## What is being asked
Count the lines in the listing below that contain the word "order", matching case exactly, and give only the number.

— start of Material provided —

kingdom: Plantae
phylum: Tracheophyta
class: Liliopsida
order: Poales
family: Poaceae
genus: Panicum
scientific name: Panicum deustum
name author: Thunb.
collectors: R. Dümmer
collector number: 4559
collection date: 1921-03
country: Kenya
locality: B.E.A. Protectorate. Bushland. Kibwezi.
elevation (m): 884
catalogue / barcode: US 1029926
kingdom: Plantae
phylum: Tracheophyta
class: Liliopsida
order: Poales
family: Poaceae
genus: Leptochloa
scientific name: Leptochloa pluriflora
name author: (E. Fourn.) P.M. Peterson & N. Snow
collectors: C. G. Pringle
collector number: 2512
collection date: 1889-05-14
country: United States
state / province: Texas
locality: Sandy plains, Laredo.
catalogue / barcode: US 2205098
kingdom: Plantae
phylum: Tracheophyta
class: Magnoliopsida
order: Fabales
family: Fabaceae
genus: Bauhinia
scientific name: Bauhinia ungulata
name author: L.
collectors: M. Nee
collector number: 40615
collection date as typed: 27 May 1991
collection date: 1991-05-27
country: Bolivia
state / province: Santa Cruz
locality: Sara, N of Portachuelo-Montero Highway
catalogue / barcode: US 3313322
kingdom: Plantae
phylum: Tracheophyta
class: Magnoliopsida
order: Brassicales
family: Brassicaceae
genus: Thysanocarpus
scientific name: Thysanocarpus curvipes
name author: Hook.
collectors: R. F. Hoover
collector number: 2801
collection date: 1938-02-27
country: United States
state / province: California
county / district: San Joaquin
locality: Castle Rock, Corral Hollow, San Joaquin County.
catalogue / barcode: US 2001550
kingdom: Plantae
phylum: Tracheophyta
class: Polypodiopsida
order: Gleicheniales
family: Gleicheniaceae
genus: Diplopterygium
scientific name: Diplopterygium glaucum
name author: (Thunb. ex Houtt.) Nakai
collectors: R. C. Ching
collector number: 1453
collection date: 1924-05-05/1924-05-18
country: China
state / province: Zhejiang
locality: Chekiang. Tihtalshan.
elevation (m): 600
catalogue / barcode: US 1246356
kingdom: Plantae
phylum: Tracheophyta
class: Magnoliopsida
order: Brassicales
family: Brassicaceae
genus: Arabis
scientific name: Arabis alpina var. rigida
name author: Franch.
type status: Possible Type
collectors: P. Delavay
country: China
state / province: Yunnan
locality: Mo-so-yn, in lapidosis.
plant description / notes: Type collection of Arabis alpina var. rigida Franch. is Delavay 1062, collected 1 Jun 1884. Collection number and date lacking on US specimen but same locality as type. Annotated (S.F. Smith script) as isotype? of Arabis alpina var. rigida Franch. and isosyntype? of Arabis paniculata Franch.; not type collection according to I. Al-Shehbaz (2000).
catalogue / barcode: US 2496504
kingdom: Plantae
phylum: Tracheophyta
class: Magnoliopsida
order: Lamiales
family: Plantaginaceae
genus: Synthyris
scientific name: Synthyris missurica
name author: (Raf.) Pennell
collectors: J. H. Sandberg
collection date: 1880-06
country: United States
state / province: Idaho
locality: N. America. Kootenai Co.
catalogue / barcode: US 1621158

— end of Material provided —

## Solution for this exercise
7